There is no other way to interpret Netanyahu's dismissal of the settlement issue in his interview with RAI TV in Italy. Settlements? "I think that the more we spend time arguing about this, the more we waste time instead of moving towards peace," he said.
He added that his conditional endorsement of a Palestinian state is all that matters. "A demilitarized Palestinian state that recognizes the Jewish State of Israel I think is the winning formula of peace," he said. "I can not understand why anybody who wants peace should reject it."
And, of course, no one does reject it, certainly not the Palestinians who accepted the two-state formula fifteen years ago and remain committed to it. It is just that unless Israel stops settlements, there will be no place for that state to go. And just yesterday the Israeli government authorized another 500 housing units in Har Homa, a West Bank settlement -- a gigantic slap in Obama's face. The US response: silence.
Former Israeli Defense Minister, Moshe Arens, from Netanyahu's Likud party told us exactly what the government is thinking in a wonderfully frank Ha'aretz column on Tuesday. "There was a time before the State of Israel was established when the Jewish people had no choice but to take orders from others...We will gladly accept advice, but not orders."
Netanyahu believes that President Obama has gone as far as he intends to go and that he need only dig in to win. Is he right? The longer we have to wait for an answer, the more likely that he is.
Israel-Palestine is the test.
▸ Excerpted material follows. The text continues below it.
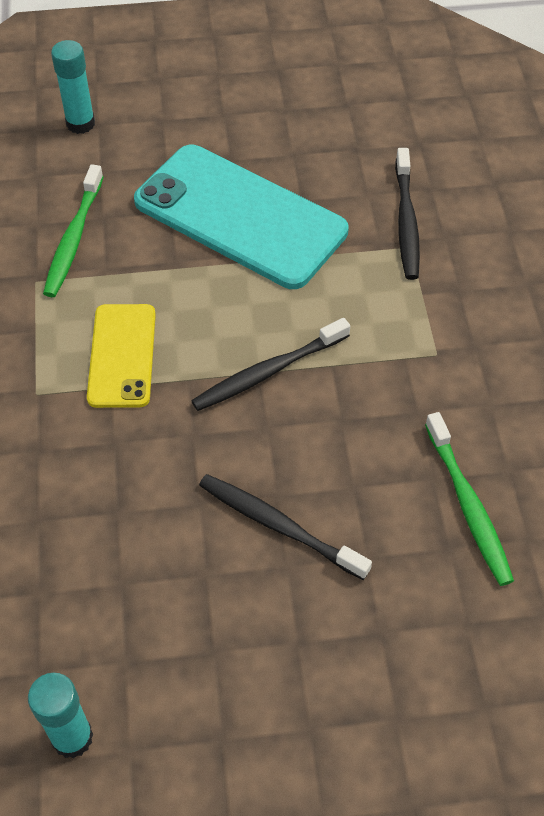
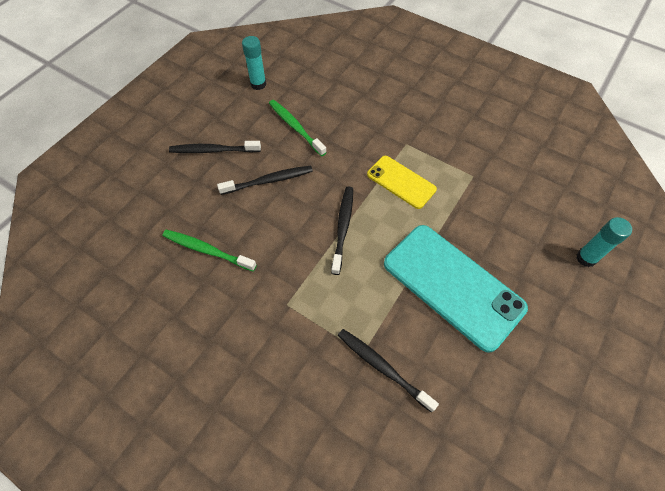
camera: 130 degrees right, 5 degrees up
green toothbrush [43,164,103,297] -> green toothbrush moved to [269,100,327,156]
turquoise phone [134,145,348,289] -> turquoise phone turned 60 degrees clockwise [384,225,528,353]
none -> black toothbrush [169,141,261,153]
It is the one issue all Arabs and Muslims (and most of the world) is in substantial agreement i.e., that the occupation must end and the two state solution must be implemented.
As Obama said about Iran, the whole world is watching. If the administration flinches, it will be noticed. And our credibility in the Middle East will go back to where it was before Jan. 20. That will be despite all the progress this President has already made in repairing our tattered reputation.
President Obama cannot allow that to happen.